Но я не должен здесь судить, оказывает ли религиозная мимикрия французской буржуазии, которая должна была сделать их похожими на старое дворянство, ожидаемую от нее защиту или нет; я только фиксирую факт этой мимикрии. Необходимым следствием является то, что все богатые и снобистские выскочки посылают своих сыновей в иезуитские средние и высшие школы. Быть воспитанным иезуитами считается признаком касты, очень похожим на членство в Жокей-клубе. Старые ученики иезуитов образуют «черное масонство», которое ревностно продвигает своих протеже в любой карьере, выдает их замуж за наследниц, спешит к ним на помощь в несчастье, заминает их грехи, подавляет скандалы и т. д. Именно иезуиты в течение последнего десятилетия заботились о том, чтобы привить свои собственные привычки мышления богатой и высокородной молодежи Франции, доверенной им. Эти юноши принесли мозги с наследственной недостаточностью, а потому мистически предрасположенные, в клерикальные школы, и те затем дали мистическим мыслям учеников-вырожденцев религиозное содержание. Это не произвольное предположение, а хорошо обоснованный факт. Шарль Морис, эстетический теоретик и философ символистов, получил свое образование у иезуитов, согласно свидетельству его друзей [116]. Так же поступили Луи ле Кардоннель, Анри де Ренье и другие. Иезуиты изобрели фразу «банкротство науки», и их ученики повторяют ее вслед за ними, потому что она включает в себя правдоподобное объяснение их пиетистических мечтаний, реальные органические причины которых им неизвестны, да и, если бы они были известны, не были бы поняты. «Я возвращаюсь к вере, потому что наука меня не удовлетворяет» — это возможное утверждение.
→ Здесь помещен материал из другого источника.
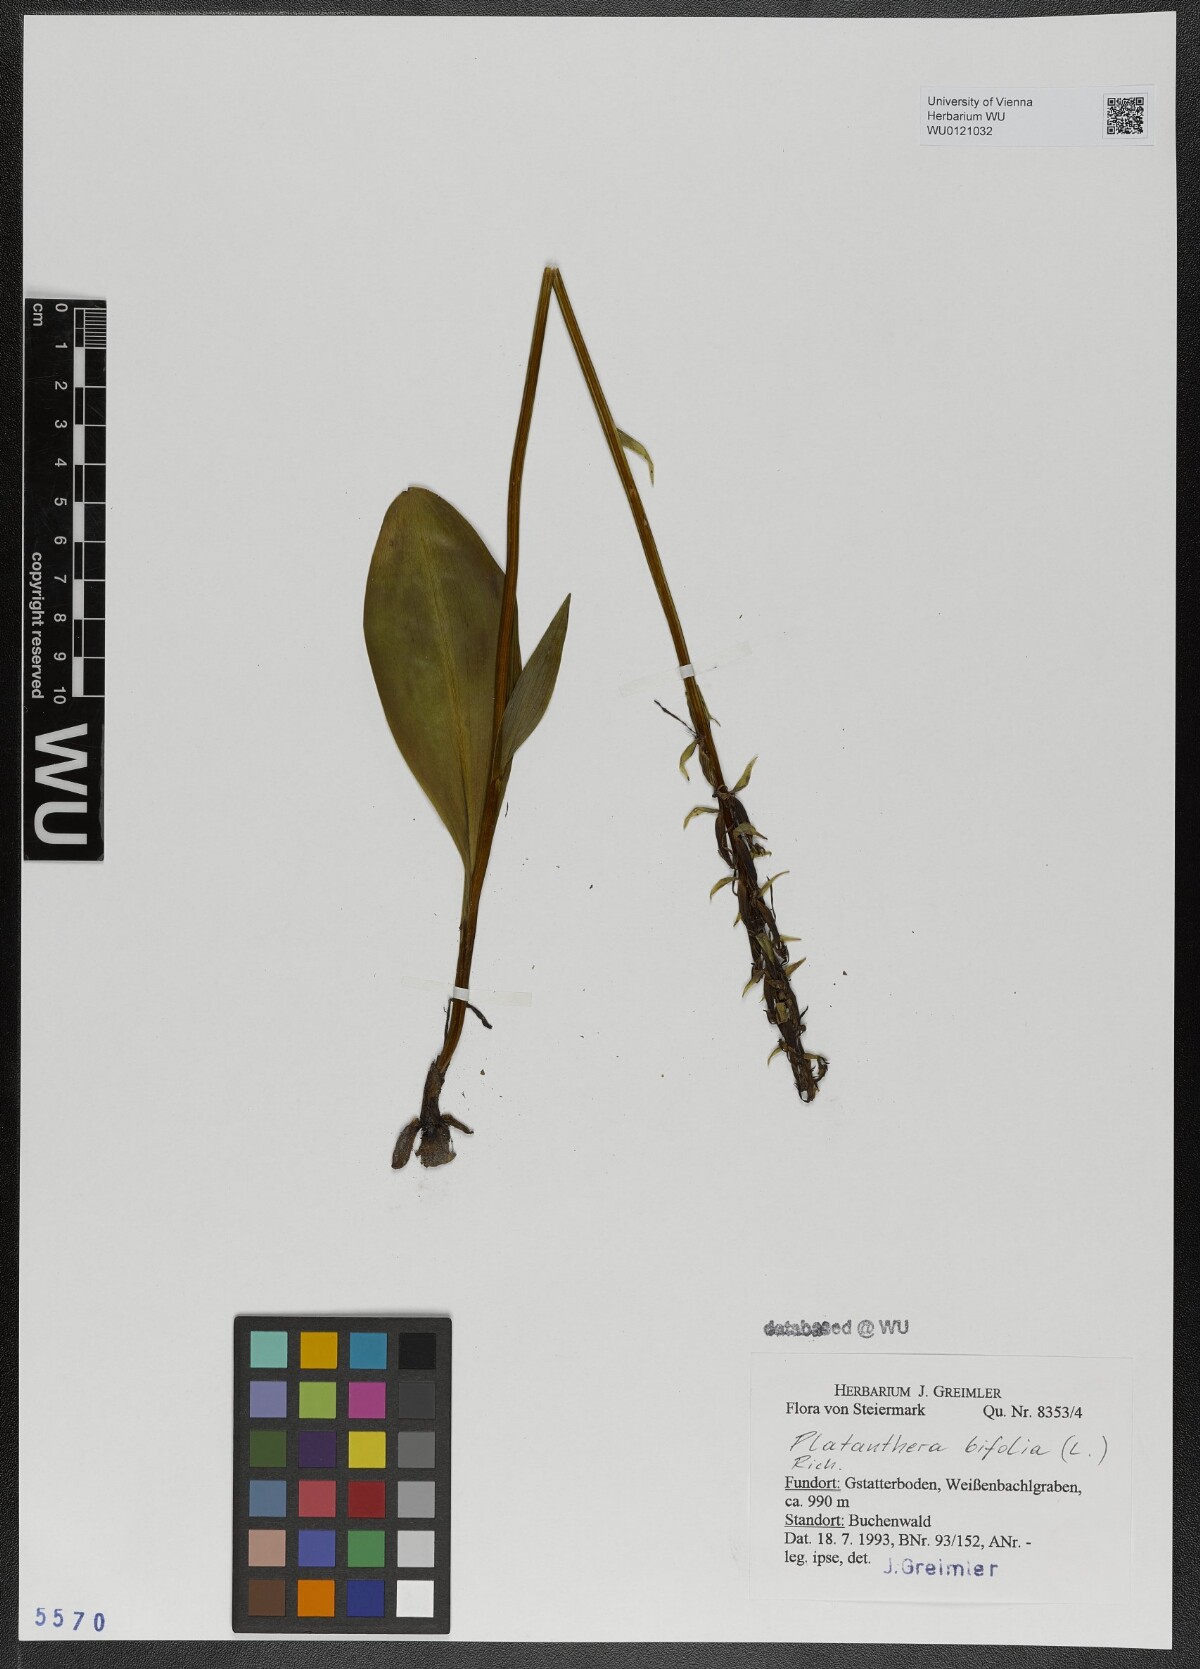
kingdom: Plantae
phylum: Tracheophyta
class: Liliopsida
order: Asparagales
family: Orchidaceae
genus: Platanthera
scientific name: Platanthera bifolia
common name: Lesser butterfly-orchid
Это даже более высокая вещь, чтобы сказать, поскольку она предполагает жажду истины и благородный интерес к великим вопросам. Напротив, человек вряд ли будет готов признаться: «Я восторженный поклонник Троицы и Святой Девы, потому что я вырожденец, и мой мозг неспособен к вниманию и ясному мышлению».

То, что иезуитский аргумент, как сообщают г-да де Вогюэ, Род и др., мог найти кредит за пределами клерикальных кругов и молодежи-вырожденцев, что полуобразованные люди слышат сегодня повторение: «Наука побеждена, будущее принадлежит религии», — согласуется с умственными особенностями миллиона. Они никогда не прибегают к фактам, а повторяют готовые предложения, с которыми им подсказывали. Если бы они обращали внимание на факты, они бы знали, что число факультетов, преподавателей и студентов естественных наук, научных периодических изданий и книг, их подписчиков и читателей, лабораторий, научных обществ и отчетов в академии увеличивается с каждым годом. Можно показать цифрами, что наука не теряет, а постоянно завоевывает почву [117]. Но миллион не заботится о точной статистике. Во Франции он принимает без сопротивления внушение, что наука отступает перед религией, от нескольких газет, написанных в основном для завсегдатаев клубов и позолоченных куртизанок, в колонки которых ученики клерикальных школ нашли вход. О самой науке, о ее гипотезах, методах и результатах они никогда ничего не знали. Наука была одно время в моде. Ежедневная пресса того времени говорила: «Мы живем в научный век»; новости дня сообщали о путешествиях и браках ученых; фельетонные романы содержали остроумные намеки на Дарвина; изобретатели элегантных тростей и духов называли свои произведения «Эссенция эволюции» или «Трости отбора»; те, кто претендовал на культуру, всерьез считали себя пионерами прогресса и просвещения. Сегодня те социальные круги, которые задают моду, и газеты, которые стремятся угодить этим кругам, постановляют, что не наука chic, а вера, и теперь параграфы бульварных газет рассказывают маленькие пикантные высказывания проповедников; в фельетонных романах есть цитаты из «Подражания Христу»; изобретатели выпускают богато украшенные молитвенники и изысканные четки, и филистер чувствует с глубоким волнением чудесный цветок веры, прорастающий и расцветающий в его сердце. Настоящих учеников наука почти не потеряла. Напротив, вполне естественно, что плебс салонов, для которого она никогда не была ничем иным, как модой, должен повернуться к ней спиной по простому приказу портного или модистки.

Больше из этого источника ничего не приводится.